▶ [Work instructions]: Give again, word for word, each line of the data from the first through the one containing "Document page, 1500x1125 pixels.". Pictures stay out.

▶ [Excerpts from a dataset]:
○ ○ ○
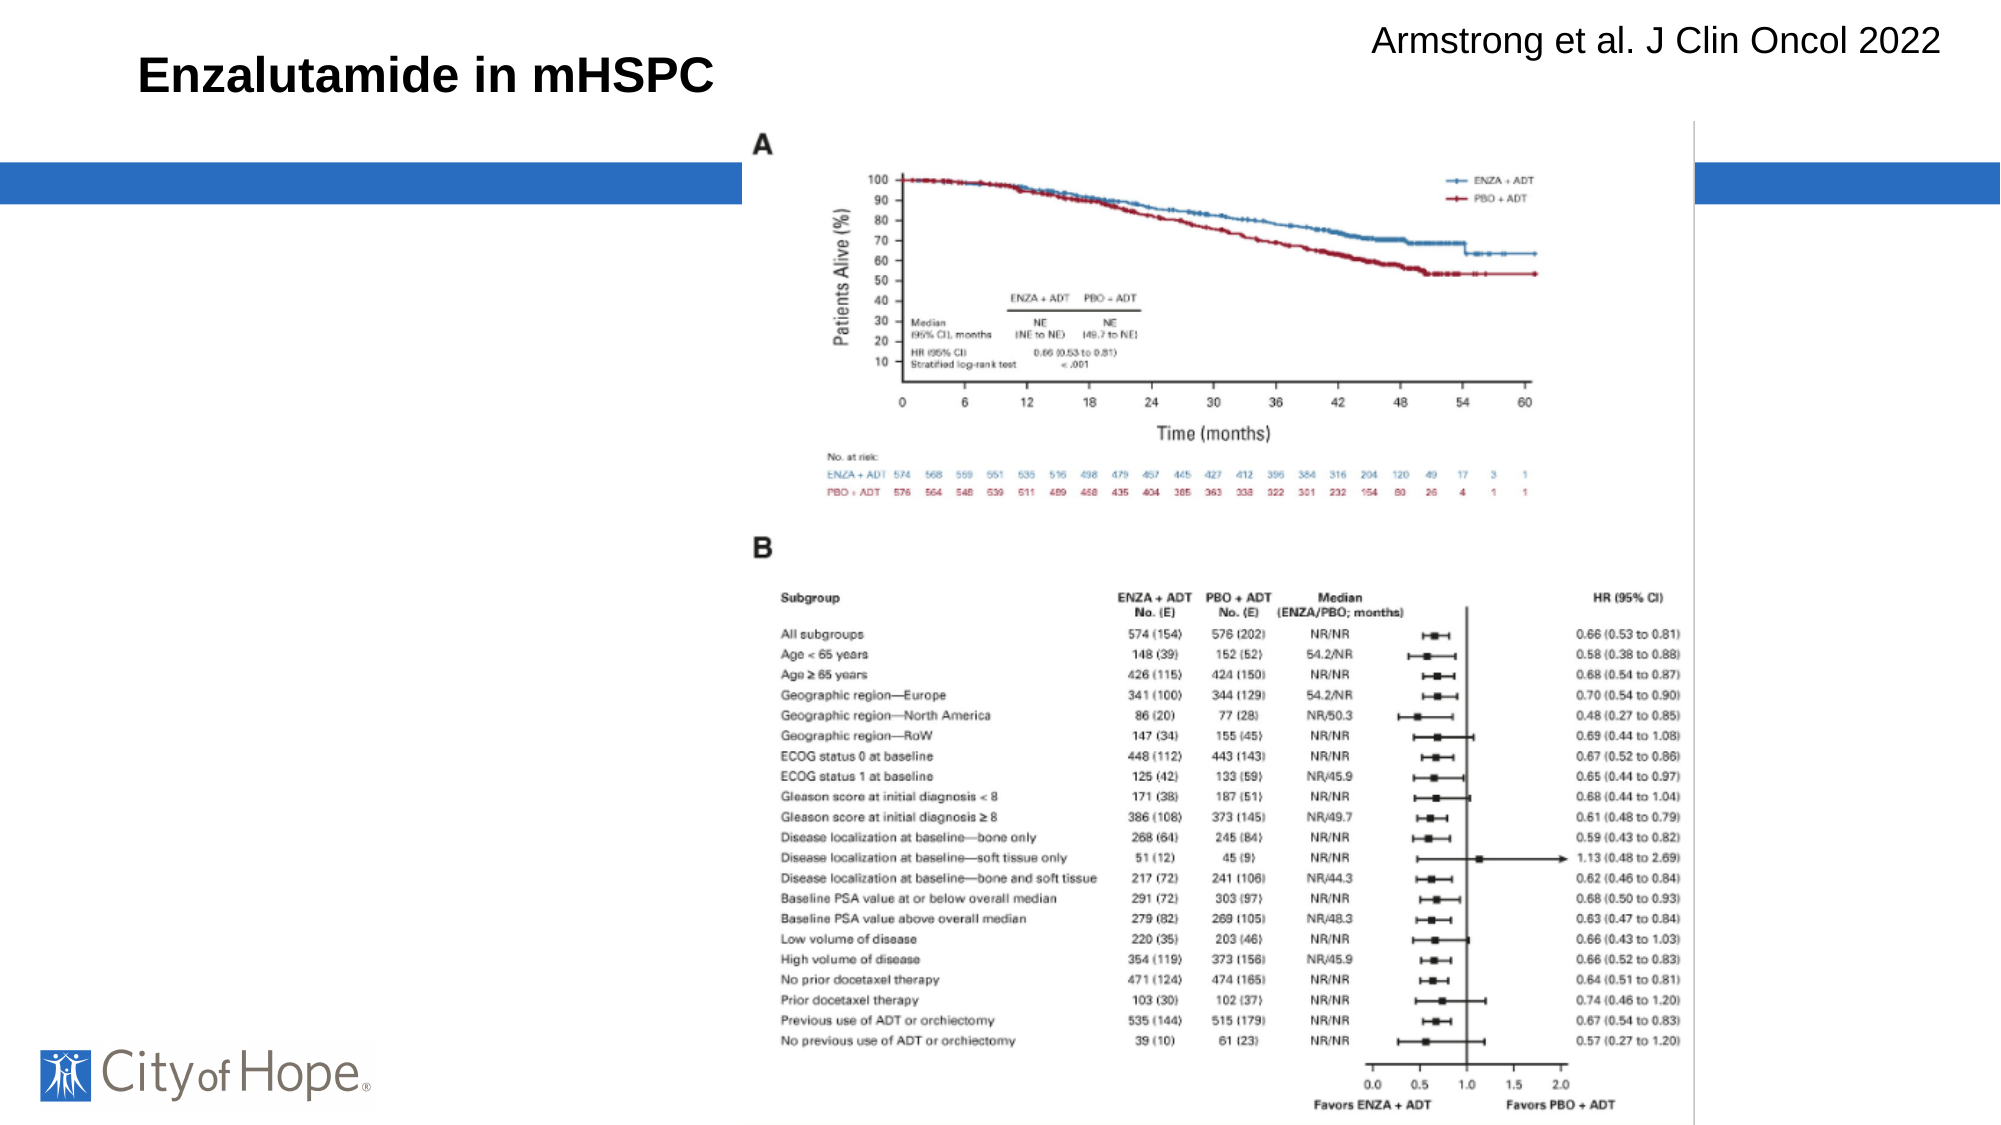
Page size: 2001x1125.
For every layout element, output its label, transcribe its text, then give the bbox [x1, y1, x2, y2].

list Armstrong et al. J Clin Oncol 2022 [1356, 8, 1974, 64]
picture [36, 1039, 376, 1112]
title Enzalutamide in mHSPC [122, 23, 1523, 122]
picture [741, 120, 1695, 1125]
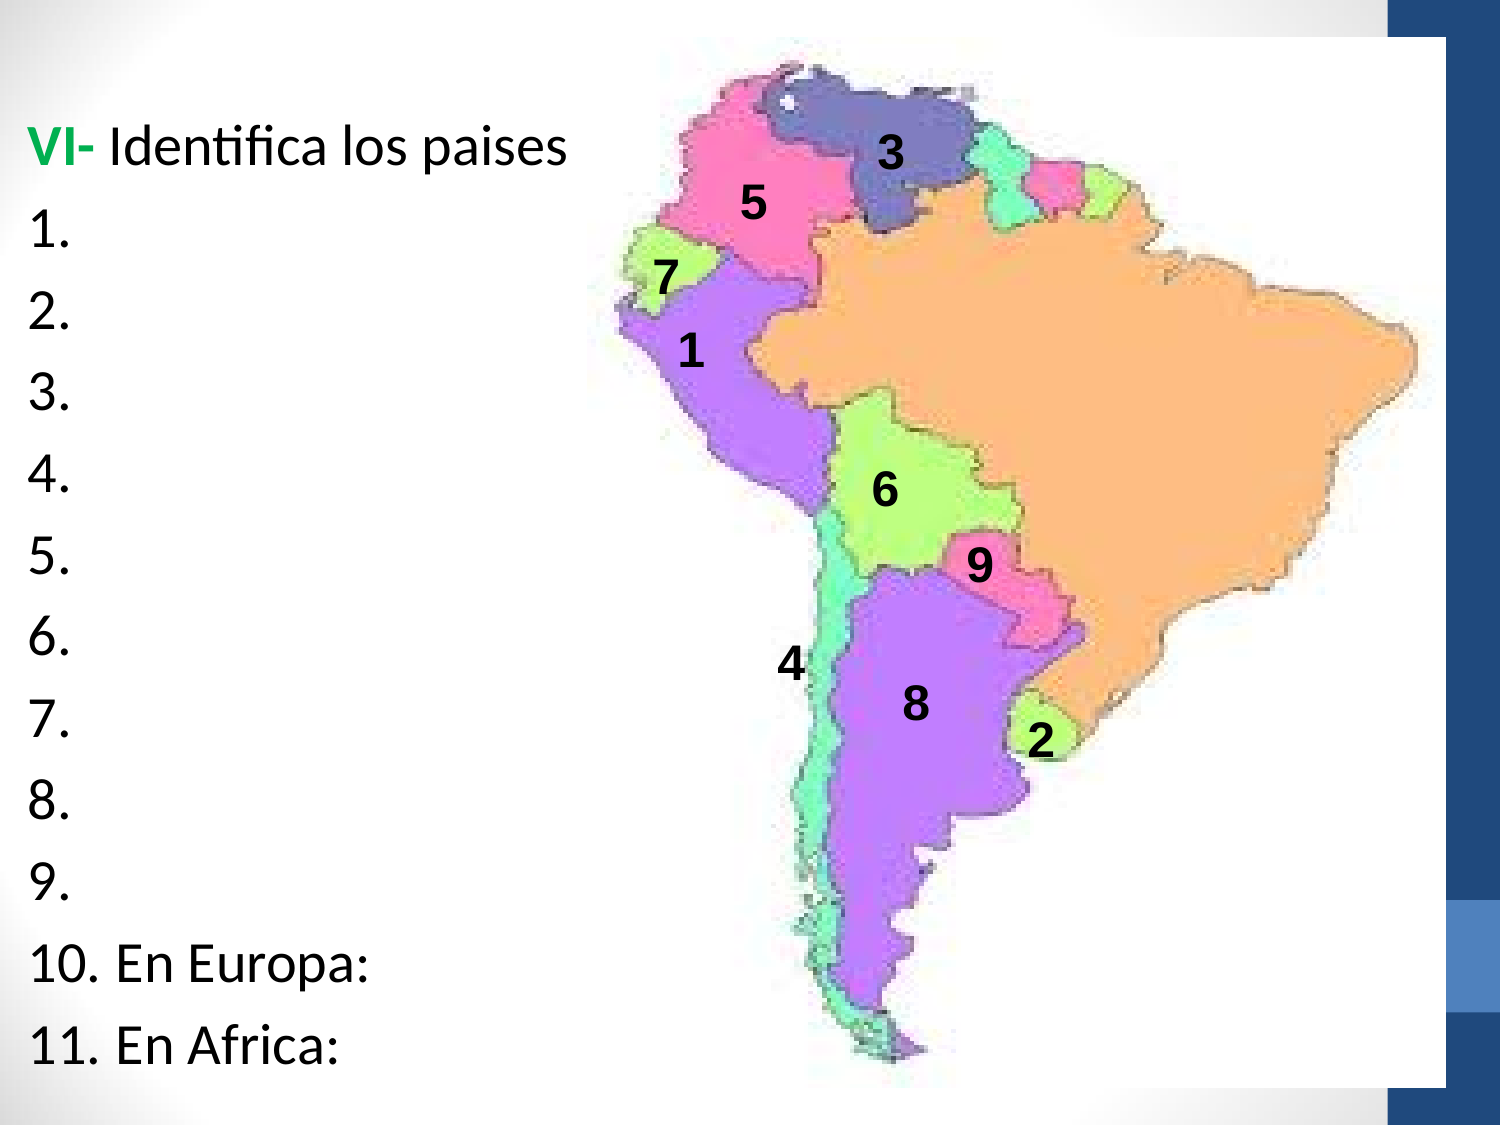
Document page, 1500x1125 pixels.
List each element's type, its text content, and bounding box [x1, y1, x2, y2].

picture [0, 0, 1447, 1125]
text_box VI- Identifica los paises En Europa: En Africa: [0, 99, 813, 1125]
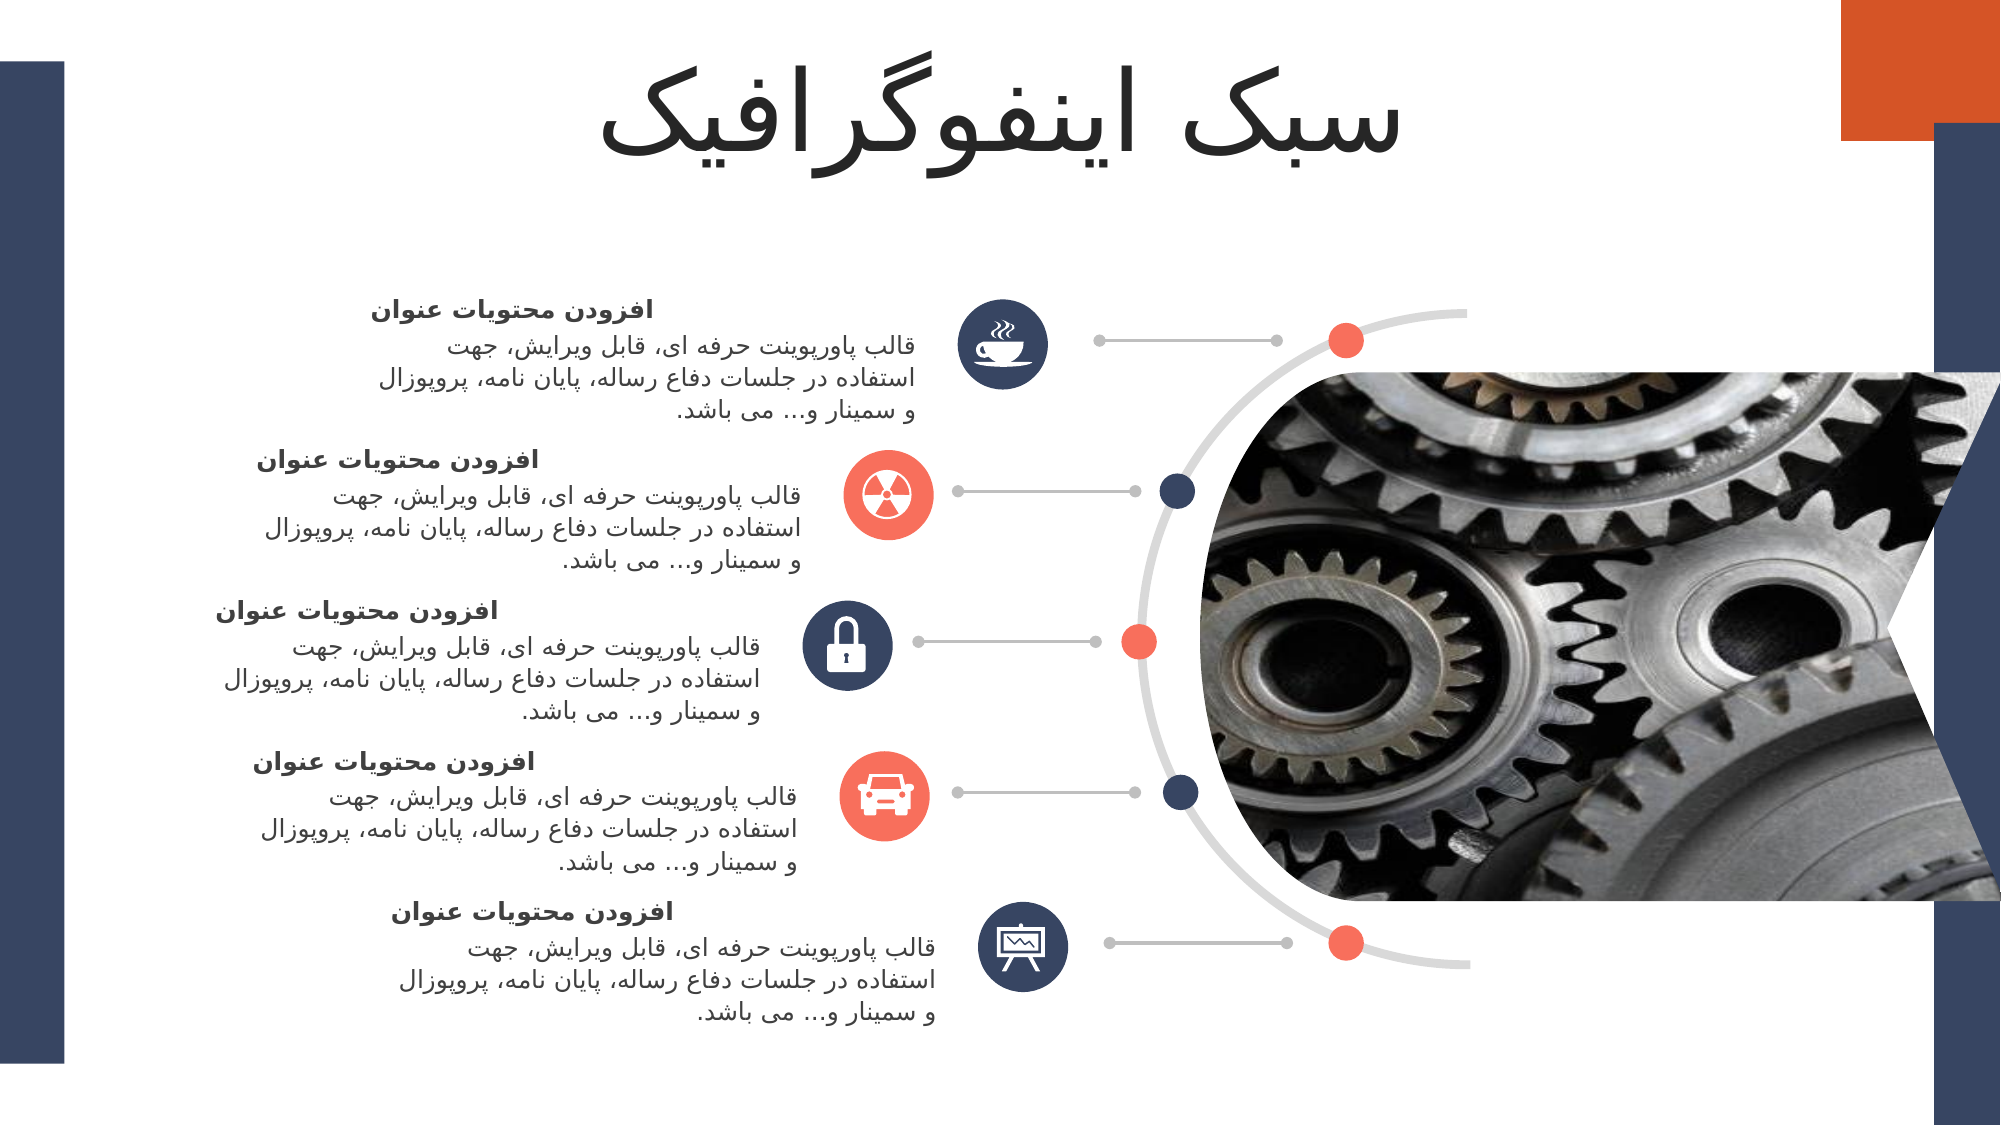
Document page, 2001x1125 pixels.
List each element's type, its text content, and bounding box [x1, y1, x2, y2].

text_box [1934, 388, 2000, 885]
text_box [838, 750, 931, 843]
text_box [1158, 472, 1197, 510]
text_box [1934, 903, 2000, 1125]
text_box [1841, 0, 2000, 141]
text_box [976, 900, 1070, 994]
text_box [995, 922, 1047, 973]
text_box [842, 449, 935, 542]
text_box [1120, 623, 1158, 661]
text_box [1141, 312, 1471, 966]
text_box [801, 599, 894, 692]
text_box [861, 468, 913, 521]
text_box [237, 737, 814, 852]
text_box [355, 285, 932, 400]
text_box [1161, 773, 1200, 812]
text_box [376, 888, 952, 1003]
text_box [971, 318, 1035, 368]
text_box [856, 773, 916, 817]
text_box [956, 298, 1049, 391]
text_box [200, 586, 777, 701]
text_box [1198, 371, 2000, 903]
list سبک اینفوگرافیک [53, 55, 1934, 175]
text_box [0, 61, 65, 1064]
text_box [1327, 924, 1365, 962]
text_box [825, 615, 867, 674]
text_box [241, 436, 818, 551]
text_box [1934, 122, 2000, 371]
text_box [1327, 321, 1365, 360]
○ ○ ○
▶ [Written response]:
Page size: 2001x1125.
For every layout element, output its label, transcribe its text, then give the bbox [x1, y1, x2, y2].

list Armstrong et al. J Clin Oncol 2022 [1356, 8, 1974, 64]
picture [36, 1039, 376, 1112]
title Enzalutamide in mHSPC [122, 23, 1523, 122]
picture [741, 120, 1695, 1125]
Document page, 1500x1125 pixels.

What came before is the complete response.